SELECTED EXTRACT>

· · · · · · ·

# Why don't we have a "businesses that WANT us" sticky.



## Frijoli (Jan 6, 2013)

I would find that more beneficial and positive.

GUN STORES and related shouldn't be included as they are obvious.


----------



## Frijoli (Jan 6, 2013)

This thread was accidentally closed but now open for comments.
I never carried openly outside of home or car, but will have my CCW soon

I think it would be nice to specifically frequent businesses that are friendly/accepting of gun carrying.

Anyone?


----------



## Harryball (Oct 10, 2012)

We all want businesses to be friendly to those of us who carry. We just have to remember that they have rights to and that you can spend your money where you want. Look for a grass roots organization in your state to find out who likes and who dislikes OC or CC...


----------



## bruce333 (Sep 1, 2006)

I guess because it's more obvious when a place doesn't want us. They have a "no guns" sign posted. 

As far as whether or not the ones that aren't posted want us is really only a concern if you open carry, since if it you conceal carry they'll never know. 

Around my area I can only think of a few places that are posted, so listing all that aren't would be too time consuming.

BTW, I know of 2 gun stores that specifically prohibit loaded guns. The signs they have posted make it clear that this applies to concealed and open carry as well. I take my money elsewhere.


----------



## Frijoli (Jan 6, 2013)

bruce333 said:


> I guess because it's more obvious when a place doesn't want us. They have a "no guns" sign posted.
> 
> As far as whether or not the ones that aren't posted want us is really only a concern if you open carry, since if it you conceal carry they'll never know.


Good point!



bruce333 said:


> Around my area I can only think of a few places that are posted, so listing all that aren't would be too time consuming.


I don't find this to be the case in my area. I see more posted than not, however I just started taking notice.


----------

· · · · · · ·

DATA EXTRACT>
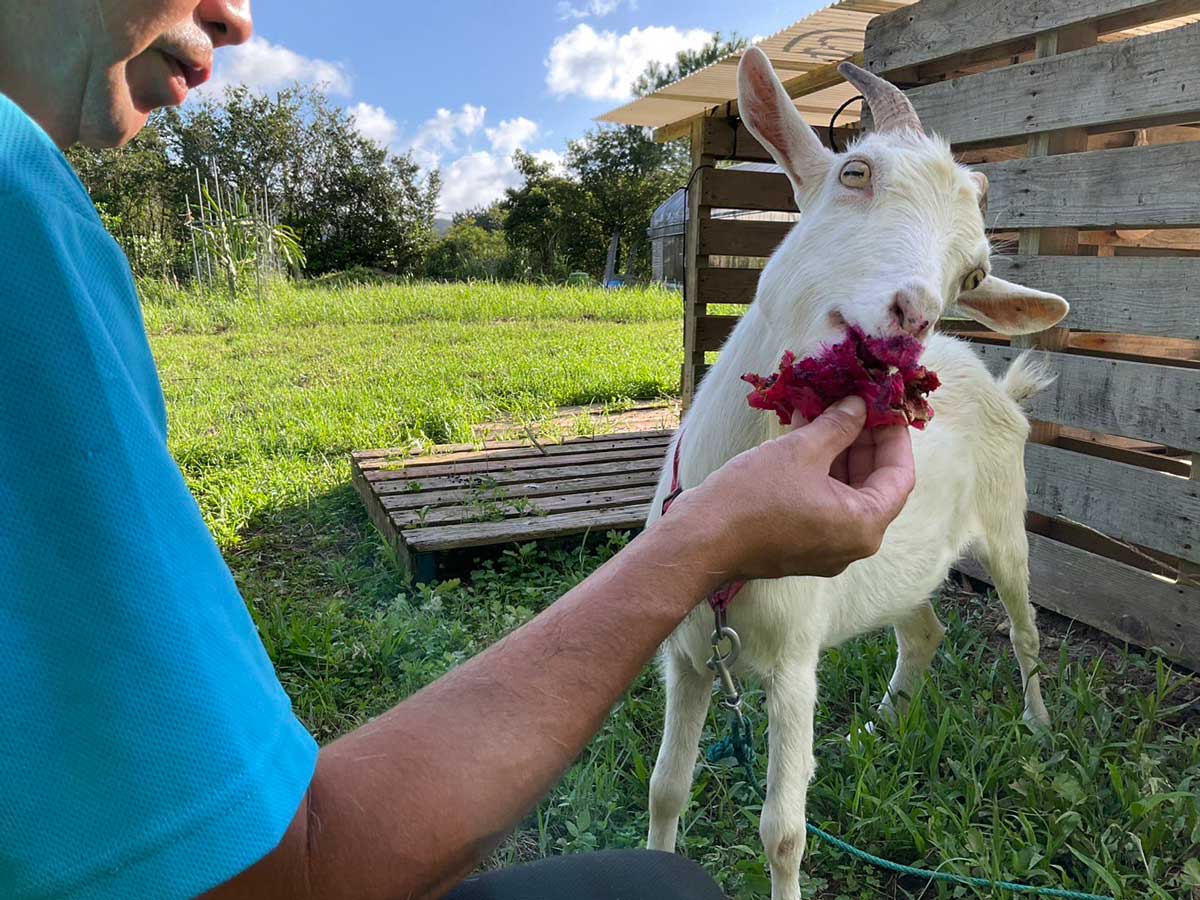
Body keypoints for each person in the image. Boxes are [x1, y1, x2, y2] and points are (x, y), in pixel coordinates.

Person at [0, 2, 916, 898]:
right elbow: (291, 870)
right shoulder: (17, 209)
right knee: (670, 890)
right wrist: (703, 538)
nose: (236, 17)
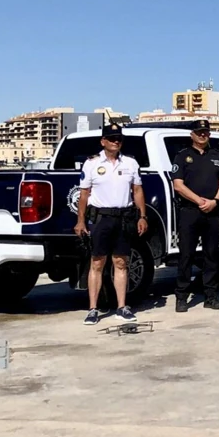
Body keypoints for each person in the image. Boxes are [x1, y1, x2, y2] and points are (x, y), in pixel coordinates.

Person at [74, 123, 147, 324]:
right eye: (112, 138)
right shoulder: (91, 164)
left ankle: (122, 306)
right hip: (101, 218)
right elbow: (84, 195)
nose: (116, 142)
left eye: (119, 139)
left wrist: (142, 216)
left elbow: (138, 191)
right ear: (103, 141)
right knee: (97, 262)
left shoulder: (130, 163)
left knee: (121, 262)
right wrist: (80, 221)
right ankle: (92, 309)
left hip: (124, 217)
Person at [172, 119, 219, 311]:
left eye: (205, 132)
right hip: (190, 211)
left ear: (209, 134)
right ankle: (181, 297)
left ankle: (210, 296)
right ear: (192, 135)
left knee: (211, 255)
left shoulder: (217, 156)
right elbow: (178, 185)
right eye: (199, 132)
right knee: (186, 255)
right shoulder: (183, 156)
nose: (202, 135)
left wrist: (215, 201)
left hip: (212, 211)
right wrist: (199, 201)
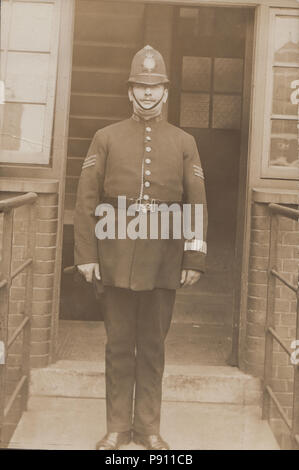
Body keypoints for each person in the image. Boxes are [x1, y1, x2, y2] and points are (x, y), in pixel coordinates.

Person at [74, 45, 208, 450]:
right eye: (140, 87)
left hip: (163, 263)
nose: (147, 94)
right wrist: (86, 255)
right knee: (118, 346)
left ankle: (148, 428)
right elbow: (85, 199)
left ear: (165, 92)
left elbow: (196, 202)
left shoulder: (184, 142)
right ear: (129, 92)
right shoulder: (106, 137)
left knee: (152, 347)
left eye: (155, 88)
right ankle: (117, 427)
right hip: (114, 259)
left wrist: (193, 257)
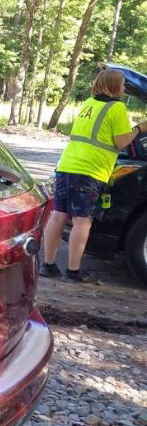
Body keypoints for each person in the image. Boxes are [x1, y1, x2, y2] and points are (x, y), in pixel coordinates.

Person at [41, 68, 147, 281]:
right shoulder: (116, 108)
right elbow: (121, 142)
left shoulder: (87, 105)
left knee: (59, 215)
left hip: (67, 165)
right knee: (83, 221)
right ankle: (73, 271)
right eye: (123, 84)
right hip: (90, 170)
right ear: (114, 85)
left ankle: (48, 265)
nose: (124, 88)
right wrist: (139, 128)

· · · · · · ·

TASK DETAILS> Write out everything in the forum thread above on businesses that welcome gun carriers, from "This thread was" down to "(Oct 10, 2012)".

ANSWER AREA>
This thread was accidentally closed but now open for comments.
I never carried openly outside of home or car, but will have my CCW soon

I think it would be nice to specifically frequent businesses that are friendly/accepting of gun carrying.

Anyone?


----------



## Harryball (Oct 10, 2012)